EBV lytic cyle protein(s) expressed at early times of infection induce host shutoff. (a and b) EBV⁺ AKBM cells (a) and control EBV⁻ AK31-ratCD2-GFP cells (b) were cultured with anti-IgG antibody to induce EBV reactivation. At 20 h after induction, AKBM cells in the lytic cycle were positively selected for the expression of the inducible rat CD2-GFP reporter protein; the control AK31 cells constitutively expressing the rat CD2-GFP reporter were also sorted and served as controls. All cell populations were pulse-labeled for 60 (a, lanes 1–7) or 30 min (b, lanes 1–7) with [³⁵S]Met before Nonidet P-40-cell lysis. SDS/PAGE analysis is shown for increasing amounts of total protein extracts denatured in sample buffer. (c) AKBM cells were either left uninduced (−anti-IgG) or were induced overnight (+anti-IgG; sorted for reporter⁺ cells) in the absence or presence of 300 μg/ml PAA added at the time of induction. Cells were assayed for total cellular protein synthesis by [³⁵S]Met labeling, followed by SDS/PAGE, of titrations of total protein extracts.

Fig. 3.

Reduced levels of cellular mRNAs in EBV-producing B cells. Genomic DNA (lanes 1 and 2) and cDNA (lanes 3–12) was prepared from latently (−anti-IgG) and productively (+anti-IgG and sorted) EBV-infected AKBM cells; cDNA was obtained after reverse transcription of total cytoplasmic RNA using random primers. PCR products representing the indicated genes (generated using specific primers) were resolved by agarose gel electrophoresis and visualized by ethidium bromide staining.

Fig. 4.

EBV BGLF5 promotes enhanced GFP mRNA turnover. (a) 293T cells were transfected with either empty vector or cotransfected with plasmids expressing GFP and HA-tagged HSV-1 AE, KSHV SOX, or EBV BGLF5 at a 1:4 ratio. Total RNA was extracted from half of the cells 24 h after transfection, 10 μg of RNA was resolved by agarose-formaldehyde electrophoresis, transferred to a nylon membrane, and Northern-blotted with a [³²P]-labeled GFP DNA probe. In all Northern blots, the ribosomal 18S RNA served as a loading control. (b) Protein lysates from the other half of the cells were immunoblotted with an HA-specific antibody to detect expression of the HA-tagged viral proteins. (c) 293T cells were transfected with either empty vector or cotransfected with plasmids expressing GFP and EBV BGLF5 at a 1:3 ratio. Forty-eight hours after transfection, cells were treated with actinomycin D (2 μg/ml) for the indicated amount of time to halt transcription.
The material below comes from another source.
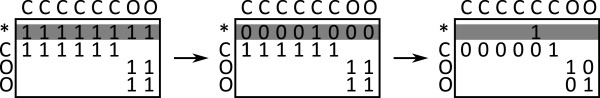
Iteration of Ullmann algorithm. One step of the Ullmann algorithm. The initial compatibility matrix (left) shows carboxylic acid substructure nodes as rows and heptonic acid molecule atoms as columns. A non-zero entry indicates the compatibility of a node-atom pair. Zero entries are not shown. In the current row, indicated in gray, the algorithm choses one compatible node-atom mapping (middle) and refines all unprocessed rows (right). The algorithm continues with the next row. Figure 3 illustrates the refinement.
Total RNA was harvested from each sample and Northern-blotted with a [³²P]-labeled GFP DNA probe. (d) The half-life of the mRNAs was determined by phosphorimager-based quantification of the blot depicted in c. Values for each band represent the percentage of the respective t = 0 time-point intensity.

Fig. 5.

HLA class I down-regulation induced by EBV BGLF5. 293 cells were transfected with pcDNA3-BGLF5-IRES-nlsGFP or an empty control vector. (a and b) At 48 h after transfection, HLA class I expression at the surface of transfected cells was visualized by flow cytometry. (c) GFP⁺ cells were enriched at 24 h after transfection by using a FACS cell sorter. Protein lysates from the transfected and sorted cells were immunoblotted with a BGLF5-specific polyclonal antiserum (rabbit 120). (d) At 48 h, cells were assayed for total protein synthesis by [³⁵S]Met labeling, followed by SDS/PAGE of titrations of total protein extracts.